• _WHAT YOU ARE ASKED TO DO_: Copy the lines below word for word, leaving out the pictures.

[Collected data]
★ ★ ★
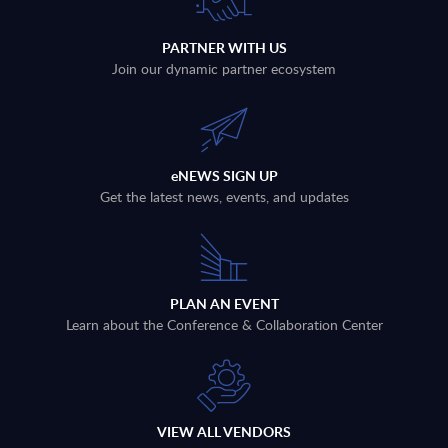
PARTNER WITH US
Join our dynamic partner ecosystem
eNEWS SIGN UP
Get the latest news, events, and updates
PLAN AN EVENT
Learn about the Conference & Collaboration Center
VIEW ALL VENDORS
★ ★ ★
• _OUTPUT BELOW_:
PARTNER WITH US
Join our dynamic partner ecosystem
eNEWS SIGN UP
Get the latest news, events, and updates
PLAN AN EVENT
Learn about the Conference & Collaboration Center
VIEW ALL VENDORS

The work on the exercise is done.